**Task goal**
Where the word "include" appears in a line of the entries below, count that line and give the total alone.

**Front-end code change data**
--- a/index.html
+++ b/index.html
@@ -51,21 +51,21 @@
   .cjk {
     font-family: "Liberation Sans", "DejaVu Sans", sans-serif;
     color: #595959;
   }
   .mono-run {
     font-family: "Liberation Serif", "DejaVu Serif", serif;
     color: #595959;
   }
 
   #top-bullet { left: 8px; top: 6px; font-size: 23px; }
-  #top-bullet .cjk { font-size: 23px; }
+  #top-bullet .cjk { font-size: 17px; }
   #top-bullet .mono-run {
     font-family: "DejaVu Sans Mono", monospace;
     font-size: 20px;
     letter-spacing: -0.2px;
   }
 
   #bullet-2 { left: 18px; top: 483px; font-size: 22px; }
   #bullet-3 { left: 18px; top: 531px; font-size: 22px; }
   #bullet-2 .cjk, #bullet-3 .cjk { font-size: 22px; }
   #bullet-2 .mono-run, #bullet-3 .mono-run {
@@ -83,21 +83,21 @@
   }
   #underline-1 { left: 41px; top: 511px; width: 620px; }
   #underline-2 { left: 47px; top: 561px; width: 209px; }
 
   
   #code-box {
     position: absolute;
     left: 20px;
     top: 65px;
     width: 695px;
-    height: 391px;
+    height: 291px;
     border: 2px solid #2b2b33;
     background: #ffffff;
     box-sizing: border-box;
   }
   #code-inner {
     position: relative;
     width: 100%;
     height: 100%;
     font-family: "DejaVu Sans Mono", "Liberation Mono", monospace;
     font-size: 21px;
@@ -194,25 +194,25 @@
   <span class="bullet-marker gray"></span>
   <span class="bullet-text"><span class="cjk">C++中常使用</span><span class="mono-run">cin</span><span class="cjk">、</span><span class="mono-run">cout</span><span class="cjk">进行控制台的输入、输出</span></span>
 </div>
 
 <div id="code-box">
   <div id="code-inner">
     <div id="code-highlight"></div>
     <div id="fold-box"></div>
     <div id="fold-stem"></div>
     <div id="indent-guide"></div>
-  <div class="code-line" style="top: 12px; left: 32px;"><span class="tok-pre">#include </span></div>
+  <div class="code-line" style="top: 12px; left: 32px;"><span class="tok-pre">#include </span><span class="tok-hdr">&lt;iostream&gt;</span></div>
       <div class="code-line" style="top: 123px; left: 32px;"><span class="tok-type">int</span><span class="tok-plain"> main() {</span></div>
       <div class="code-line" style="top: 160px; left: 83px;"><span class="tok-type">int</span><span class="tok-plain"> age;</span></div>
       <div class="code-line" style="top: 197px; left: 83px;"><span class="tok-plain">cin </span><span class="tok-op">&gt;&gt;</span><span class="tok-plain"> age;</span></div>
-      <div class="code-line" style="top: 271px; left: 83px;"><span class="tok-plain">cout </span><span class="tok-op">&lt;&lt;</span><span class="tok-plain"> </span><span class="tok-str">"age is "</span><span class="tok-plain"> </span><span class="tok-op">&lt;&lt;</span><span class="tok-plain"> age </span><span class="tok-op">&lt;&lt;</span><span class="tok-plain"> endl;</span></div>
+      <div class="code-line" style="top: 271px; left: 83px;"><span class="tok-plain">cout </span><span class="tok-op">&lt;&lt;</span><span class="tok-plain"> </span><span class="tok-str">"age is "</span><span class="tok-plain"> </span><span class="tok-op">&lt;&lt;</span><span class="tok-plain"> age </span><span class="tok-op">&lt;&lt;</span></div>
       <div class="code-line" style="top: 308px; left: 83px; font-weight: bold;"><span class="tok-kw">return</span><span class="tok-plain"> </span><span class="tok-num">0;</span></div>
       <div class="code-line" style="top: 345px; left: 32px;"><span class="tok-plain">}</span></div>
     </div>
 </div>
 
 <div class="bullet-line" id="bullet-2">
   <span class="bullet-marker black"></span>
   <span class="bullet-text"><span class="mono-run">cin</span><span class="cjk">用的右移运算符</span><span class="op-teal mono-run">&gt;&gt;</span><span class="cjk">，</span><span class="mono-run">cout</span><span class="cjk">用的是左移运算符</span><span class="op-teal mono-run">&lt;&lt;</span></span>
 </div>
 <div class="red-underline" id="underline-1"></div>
* * *
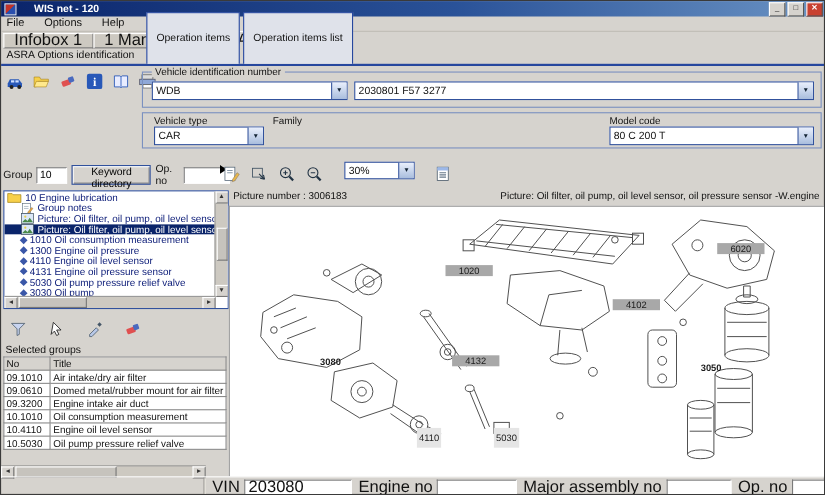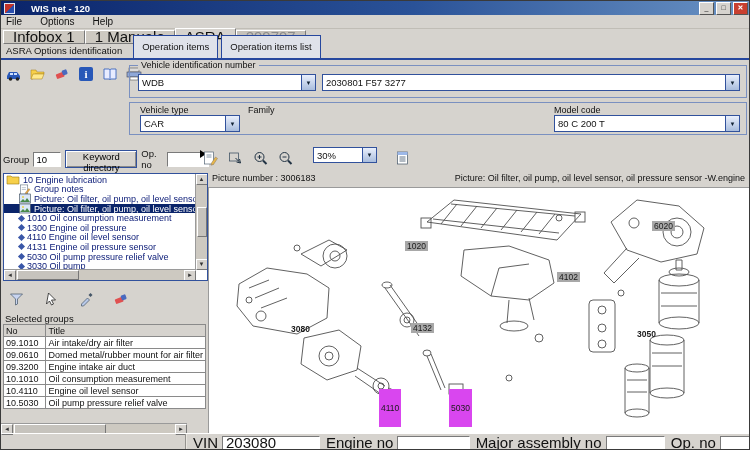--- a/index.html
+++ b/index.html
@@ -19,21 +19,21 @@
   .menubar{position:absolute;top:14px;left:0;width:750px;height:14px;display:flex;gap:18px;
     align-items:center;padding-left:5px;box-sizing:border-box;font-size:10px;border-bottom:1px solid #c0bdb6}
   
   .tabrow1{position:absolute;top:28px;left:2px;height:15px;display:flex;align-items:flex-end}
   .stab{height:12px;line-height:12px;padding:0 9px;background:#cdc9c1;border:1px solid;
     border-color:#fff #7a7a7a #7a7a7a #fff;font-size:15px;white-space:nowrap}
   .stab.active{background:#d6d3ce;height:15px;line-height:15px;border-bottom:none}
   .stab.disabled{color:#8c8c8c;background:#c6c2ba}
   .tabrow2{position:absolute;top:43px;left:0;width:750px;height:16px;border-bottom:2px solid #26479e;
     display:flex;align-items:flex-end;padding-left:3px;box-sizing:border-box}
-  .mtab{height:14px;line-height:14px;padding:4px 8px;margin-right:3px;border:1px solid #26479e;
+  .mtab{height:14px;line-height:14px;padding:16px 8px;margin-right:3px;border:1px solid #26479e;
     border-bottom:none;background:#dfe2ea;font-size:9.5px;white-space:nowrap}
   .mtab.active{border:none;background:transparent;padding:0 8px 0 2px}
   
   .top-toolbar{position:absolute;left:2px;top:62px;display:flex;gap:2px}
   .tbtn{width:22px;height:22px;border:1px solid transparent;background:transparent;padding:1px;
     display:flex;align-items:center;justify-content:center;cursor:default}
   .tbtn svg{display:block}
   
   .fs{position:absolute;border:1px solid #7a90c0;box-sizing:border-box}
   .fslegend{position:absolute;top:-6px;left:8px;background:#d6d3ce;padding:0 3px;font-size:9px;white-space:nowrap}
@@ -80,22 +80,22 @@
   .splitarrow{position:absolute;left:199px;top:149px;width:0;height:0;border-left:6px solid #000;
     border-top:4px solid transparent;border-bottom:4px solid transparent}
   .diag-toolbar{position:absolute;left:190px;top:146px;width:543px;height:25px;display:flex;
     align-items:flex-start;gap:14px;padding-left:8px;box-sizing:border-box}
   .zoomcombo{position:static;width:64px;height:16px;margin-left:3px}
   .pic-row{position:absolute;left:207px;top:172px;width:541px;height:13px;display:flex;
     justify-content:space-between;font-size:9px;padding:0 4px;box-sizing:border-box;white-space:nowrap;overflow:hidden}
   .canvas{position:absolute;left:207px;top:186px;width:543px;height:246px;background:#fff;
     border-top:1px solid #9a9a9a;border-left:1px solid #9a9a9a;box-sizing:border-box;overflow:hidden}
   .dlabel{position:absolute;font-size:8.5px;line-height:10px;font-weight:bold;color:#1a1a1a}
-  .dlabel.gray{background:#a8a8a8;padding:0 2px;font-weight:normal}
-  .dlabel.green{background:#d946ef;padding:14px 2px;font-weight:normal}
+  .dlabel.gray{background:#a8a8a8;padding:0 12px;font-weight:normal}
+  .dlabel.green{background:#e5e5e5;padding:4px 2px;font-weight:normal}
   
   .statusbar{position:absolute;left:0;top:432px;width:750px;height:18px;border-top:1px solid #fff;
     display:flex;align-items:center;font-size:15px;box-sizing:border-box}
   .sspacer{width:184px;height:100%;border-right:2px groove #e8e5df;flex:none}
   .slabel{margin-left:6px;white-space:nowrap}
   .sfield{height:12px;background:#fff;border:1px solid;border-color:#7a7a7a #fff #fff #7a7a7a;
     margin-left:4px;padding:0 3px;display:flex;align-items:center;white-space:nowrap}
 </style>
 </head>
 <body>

**Answer box**
2